* **Task material**
■ ■ ■
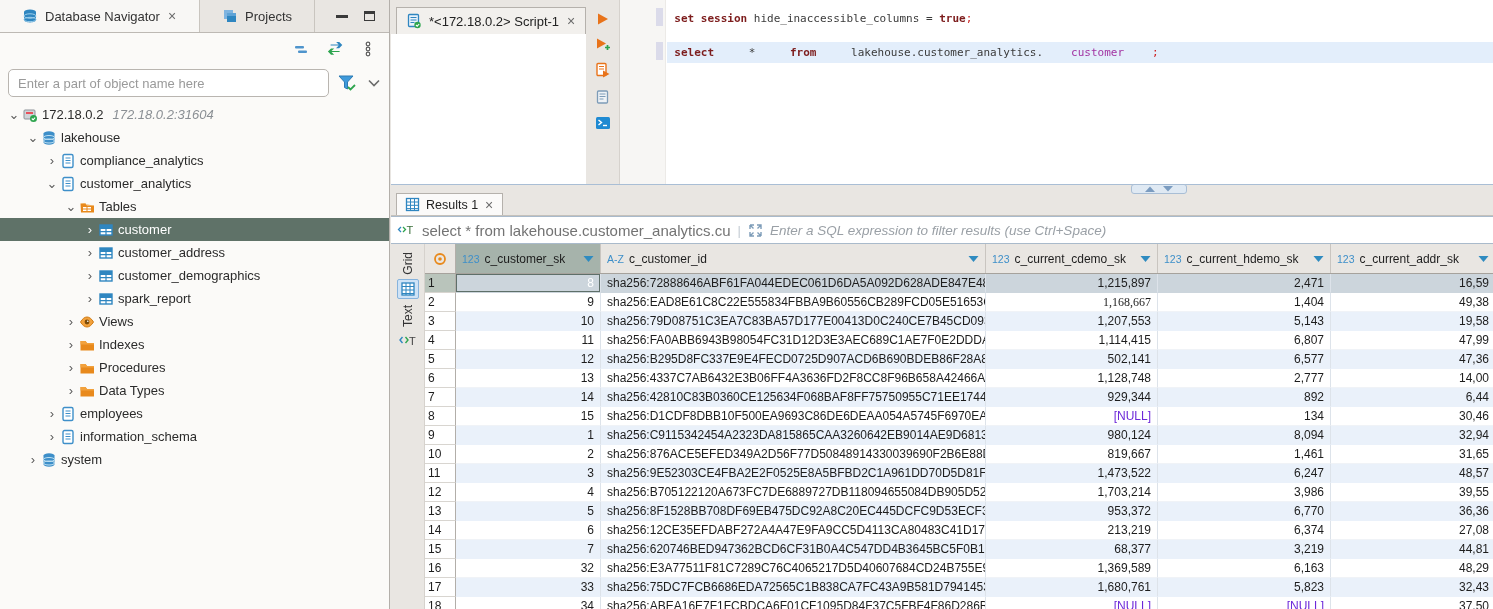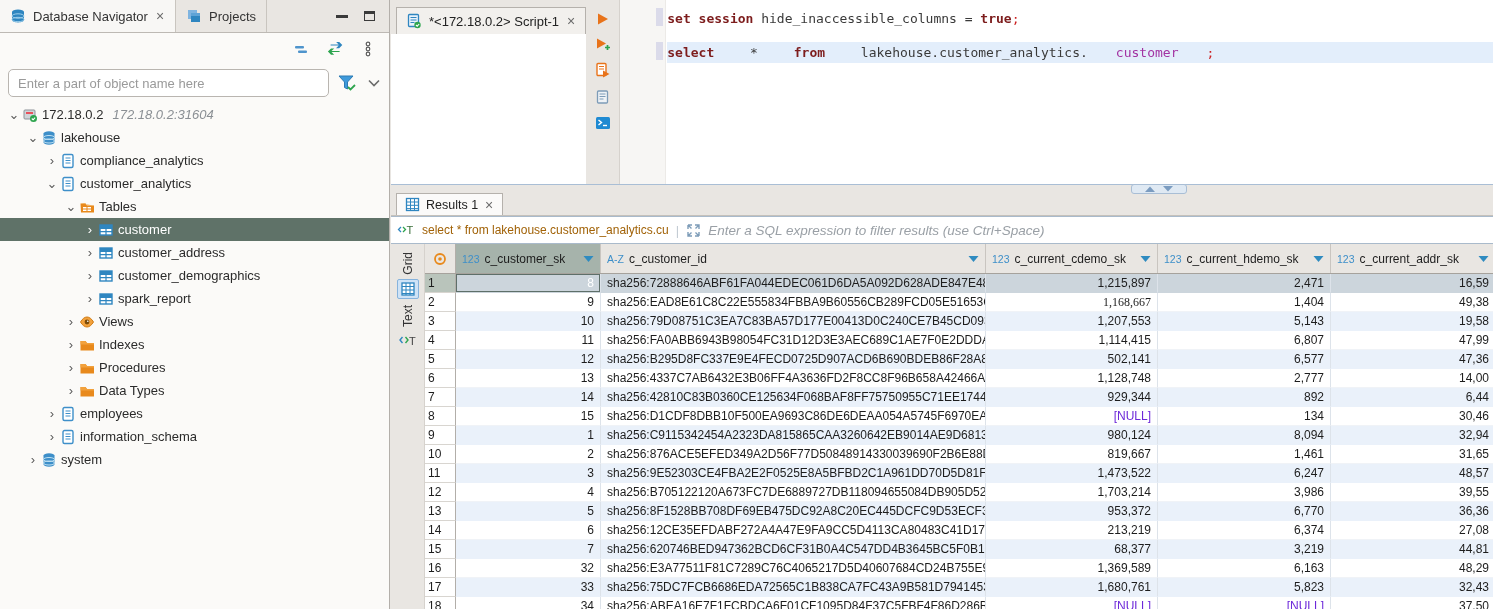--- a/index.html
+++ b/index.html
@@ -10,7 +10,7 @@
 
 #left-panel{position:absolute;left:0;top:0;width:390px;height:609px;background:#fbfaf8;border-right:1px solid #b3afaa;display:flex;flex-direction:column}
 .lp-tabbar{height:33px;background:#e9e6e2;border-bottom:1px solid #bdb9b4;display:flex;align-items:stretch;flex:none}
-.tab{display:flex;align-items:center;gap:7px;padding:0 10px;border-right:1px solid #c9c5bf;color:#333}
+.tab{display:flex;align-items:center;gap:7px;padding:0 22px;border-right:1px solid #c9c5bf;color:#333}
 .tab.active{background:#f8f7f5}
 .lp-winbtns{margin-left:auto;display:flex;align-items:center;gap:16px;padding-right:14px}
 .glyph-min{width:12px;height:4px;border-bottom:3px solid #3a3a3a}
■ ■ ■
* **Work item**
The answer should be all lines from the entries above that hold the word "padding".

* **Expected output**
-.tab{display:flex;align-items:center;gap:7px;padding:0 10px;border-right:1px solid #c9c5bf;color:#333}
+.tab{display:flex;align-items:center;gap:7px;padding:0 22px;border-right:1px solid #c9c5bf;color:#333}
 .lp-winbtns{margin-left:auto;display:flex;align-items:center;gap:16px;padding-right:14px}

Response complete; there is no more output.